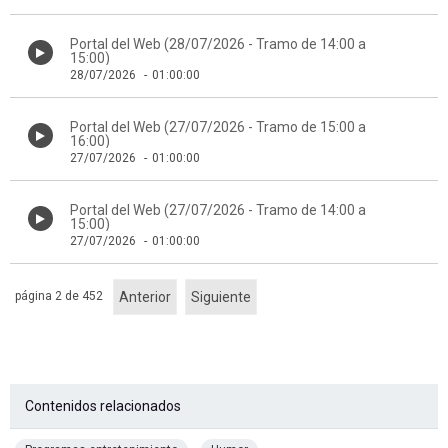
Portal del Web (28/07/2026 - Tramo de 14:00 a
15:00)
28/07/2026
-
01:00:00
Portal del Web (27/07/2026 - Tramo de 15:00 a
16:00)
27/07/2026
-
01:00:00
Portal del Web (27/07/2026 - Tramo de 14:00 a
15:00)
27/07/2026
-
01:00:00
página 2 de 452
Anterior
Siguiente
Contenidos relacionados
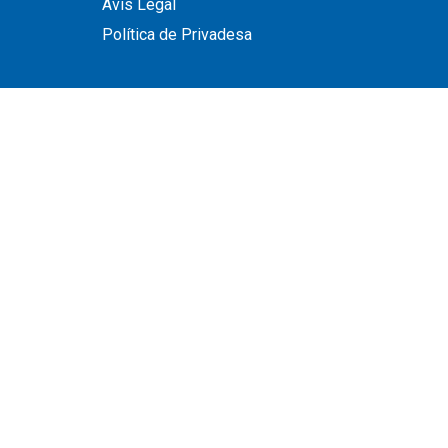
Avís Legal
Política de Privadesa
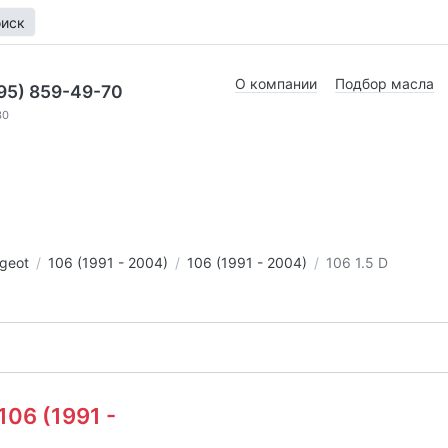
иск
О компании
Подбор масла
95) 859-49-70
30
geot
106 (1991 - 2004)
106 (1991 - 2004)
106 1.5 D
106 (1991 -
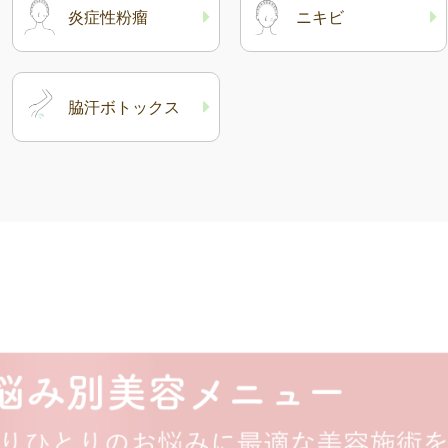
炎症性粉瘤
ニキビ
脇汗ボトックス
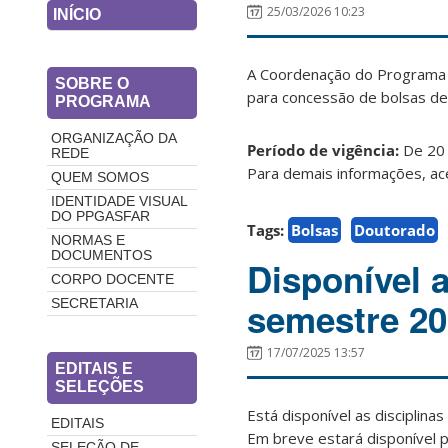
25/03/2026 10:23
INÍCIO
A Coordenação do Programa 
SOBRE O
para concessão de bolsas d
PROGRAMA
ORGANIZAÇÃO DA
Período de vigência:
De 20
REDE
Para demais informações, ace
QUEM SOMOS
IDENTIDADE VISUAL
DO PPGASFAR
Tags:
Bolsas
Doutorado
NORMAS E
DOCUMENTOS
Disponível a
CORPO DOCENTE
semestre 20
SECRETARIA
17/07/2025 13:57
EDITAIS E
SELEÇÕES
Está disponível as discipli
EDITAIS
Em breve estará disponível p
SELEÇÃO DE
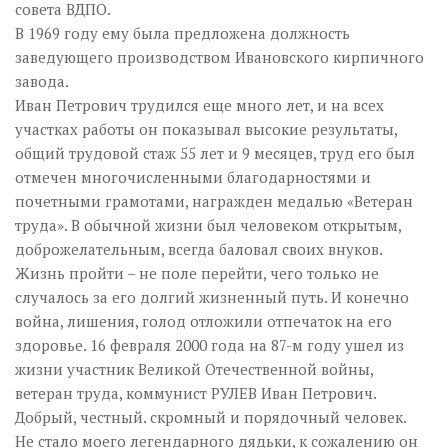
совета ВДПО.
В 1969 году ему была предложена должность
заведующего производством Ивановского кирпичного
завода.
Иван Петрович трудился еще много лет, и на всех
участках работы он показывал высокие результаты,
общий трудовой стаж 55 лет и 9 месяцев, труд его был
отмечен многочисленными благодарностями и
почетными грамотами, награжден медалью «Ветеран
труда». В обычной жизни был человеком открытым,
доброжелательным, всегда баловал своих внуков.
Жизнь пройти – не поле перейти, чего только не
случалось за его долгий жизненный путь. И конечно
война, лишения, голод отложили отпечаток на его
здоровье. 16 февраля 2000 года на 87-м году ушел из
жизни участник Великой Отечественной войны,
ветеран труда, коммунист РУЛЕВ Иван Петрович.
Добрый, честный. скромный и порядочный человек.
Не стало моего легендарного дядьки, к сожалению он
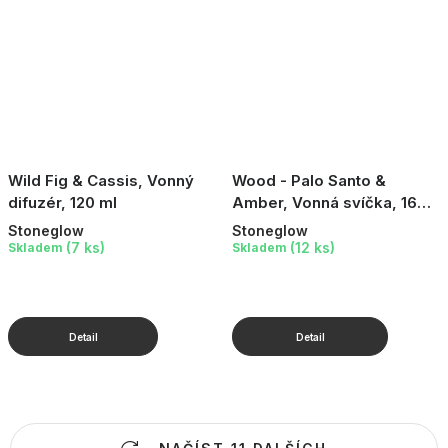
Wild Fig & Cassis, Vonný
Wood - Palo Santo &
difuzér, 120 ml
Amber, Vonná svíčka, 160
g
Stoneglow
Stoneglow
(7 ks)
(12 ks)
Skladem
Skladem
O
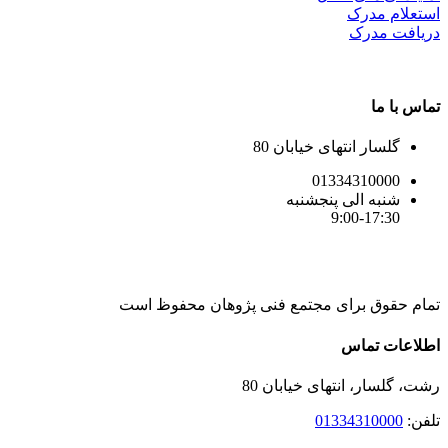
استعلام مدرک
دریافت مدرک
تماس با ما
گلسار انتهای خیابان 80
01334310000
شنبه الی پنجشنبه
9:00-17:30
تمام حقوق برای مجتمع فنی پژوهان محفوظ است
Instagram
LinkedIn
Toggle
اطلاعات تماس
Sliding
Bar
رشت، گلسار، انتهای خیابان 80
Area
تلفن:
01334310000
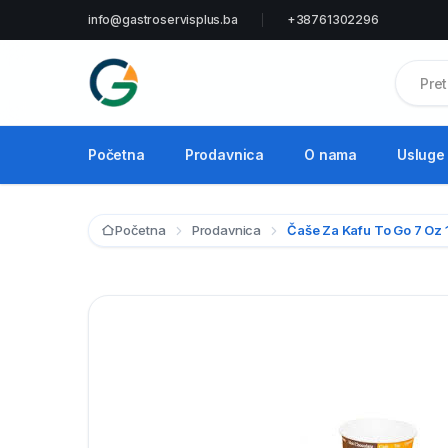
info@gastroservisplus.ba
+38761302296
Početna
Prodavnica
O nama
Usluge
Početna
Prodavnica
Čaše Za Kafu To Go 7 Oz 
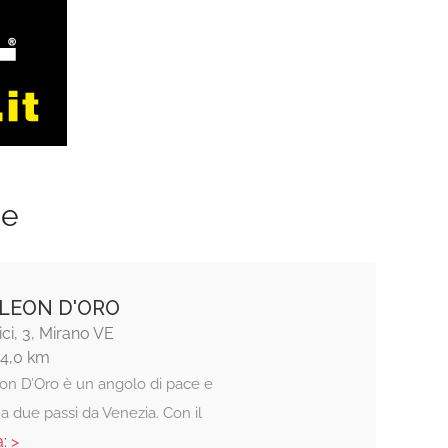
ze
 LEON D'ORO
ci, 3, Mirano VE
14,0 km
eon D’Oro è un angolo di pace e
a due passi da Venezia. Con il
: >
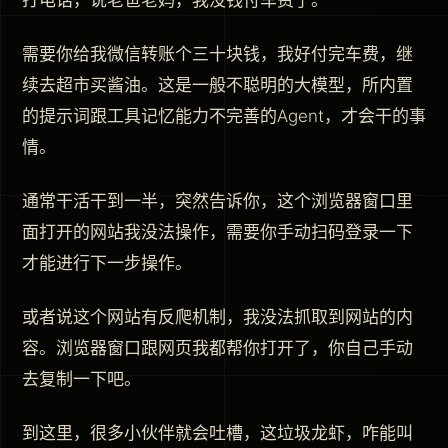
打电话，说老爸老妈，我没钱付车费了。
需要你给我微信转账个三十块钱，我好付完车费，继
续去超市买酱油。这是一般不聪明的大模型，所内置
的提示词跟工具记忆能力不完善的Agent，才会干的事
情。
通常干活干到一半，突然告诉你，这个浏览器窗口里
面打开的网站我没法操作，需要你手动扫码登录一下
才能进行下一步操作。
或者说这个网站有反爬机制，我没法抓取到网站的内
容。浏览器窗口跟网页我都帮你打开了，你自己手动
去复制一下吧。
到这里，很多小伙伴就会吐槽，这垃圾龙虾，咋能叫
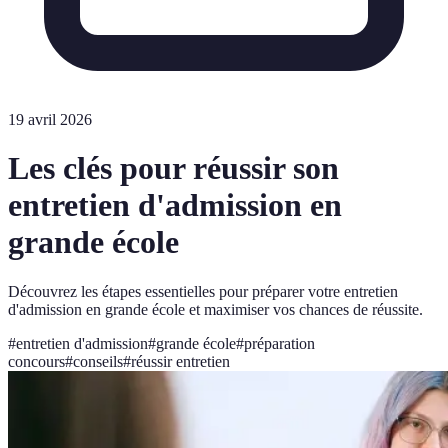
19 avril 2026
Les clés pour réussir son
entretien d'admission en
grande école
Découvrez les étapes essentielles pour préparer votre entretien
d'admission en grande école et maximiser vos chances de réussite.
#
entretien d'admission
#
grande école
#
préparation
concours
#
conseils
#
réussir entretien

_What to produce_. For this task, give the full listing again verbatim and keep out every picture.

_Task response_.
Portal del Web (28/07/2026 - Tramo de 14:00 a
15:00)
28/07/2026
-
01:00:00
Portal del Web (27/07/2026 - Tramo de 15:00 a
16:00)
27/07/2026
-
01:00:00
Portal del Web (27/07/2026 - Tramo de 14:00 a
15:00)
27/07/2026
-
01:00:00
página 2 de 452
Anterior
Siguiente
Contenidos relacionados
Avís Legal
Política de Privadesa
иск
О компании
Подбор масла
95) 859-49-70
30
geot
106 (1991 - 2004)
106 (1991 - 2004)
106 1.5 D
106 (1991 -
炎症性粉瘤
ニキビ
脇汗ボトックス
25/03/2026 10:23
INÍCIO
A Coordenação do Programa 
SOBRE O
para concessão de bolsas d
PROGRAMA
ORGANIZAÇÃO DA
Período de vigência:
De 20
REDE
Para demais informações, ace
QUEM SOMOS
IDENTIDADE VISUAL
DO PPGASFAR
Tags:
Bolsas
Doutorado
NORMAS E
DOCUMENTOS
Disponível a
CORPO DOCENTE
semestre 20
SECRETARIA
17/07/2025 13:57
EDITAIS E
SELEÇÕES
Está disponível as discipli
EDITAIS
Em breve estará disponível p
SELEÇÃO DE
совета ВДПО.
В 1969 году ему была предложена должность
заведующего производством Ивановского кирпичного
завода.
Иван Петрович трудился еще много лет, и на всех
участках работы он показывал высокие результаты,
общий трудовой стаж 55 лет и 9 месяцев, труд его был
отмечен многочисленными благодарностями и
почетными грамотами, награжден медалью «Ветеран
труда». В обычной жизни был человеком открытым,
доброжелательным, всегда баловал своих внуков.
Жизнь пройти – не поле перейти, чего только не
случалось за его долгий жизненный путь. И конечно
война, лишения, голод отложили отпечаток на его
здоровье. 16 февраля 2000 года на 87-м году ушел из
жизни участник Великой Отечественной войны,
ветеран труда, коммунист РУЛЕВ Иван Петрович.
Добрый, честный. скромный и порядочный человек.
Не стало моего легендарного дядьки, к сожалению он
Wild Fig & Cassis, Vonný
Wood - Palo Santo &
difuzér, 120 ml
Amber, Vonná svíčka, 160
g
Stoneglow
Stoneglow
(7 ks)
(12 ks)
Skladem
Skladem
O
استعلام مدرک
دریافت مدرک
تماس با ما
گلسار انتهای خیابان 80
01334310000
شنبه الی پنجشنبه
9:00-17:30
تمام حقوق برای مجتمع فنی پژوهان محفوظ است
Instagram
LinkedIn
Toggle
اطلاعات تماس
Sliding
Bar
رشت، گلسار، انتهای خیابان 80
Area
تلفن:
01334310000
info@gastroservisplus.ba
+38761302296
Početna
Prodavnica
O nama
Usluge
Početna
Prodavnica
Čaše Za Kafu To Go 7 Oz 
ze
 LEON D'ORO
ci, 3, Mirano VE
14,0 km
eon D’Oro è un angolo di pace e
a due passi da Venezia. Con il
: >
打电话，说老爸老妈，我没钱付车费了。
需要你给我微信转账个三十块钱，我好付完车费，继
续去超市买酱油。这是一般不聪明的大模型，所内置
的提示词跟工具记忆能力不完善的Agent，才会干的事
情。
通常干活干到一半，突然告诉你，这个浏览器窗口里
面打开的网站我没法操作，需要你手动扫码登录一下
才能进行下一步操作。
或者说这个网站有反爬机制，我没法抓取到网站的内
容。浏览器窗口跟网页我都帮你打开了，你自己手动
去复制一下吧。
到这里，很多小伙伴就会吐槽，这垃圾龙虾，咋能叫
19 avril 2026
Les clés pour réussir son
entretien d'admission en
grande école
Découvrez les étapes essentielles pour préparer votre entretien
d'admission en grande école et maximiser vos chances de réussite.
#
entretien d'admission
#
grande école
#
préparation
concours
#
conseils
#
réussir entretien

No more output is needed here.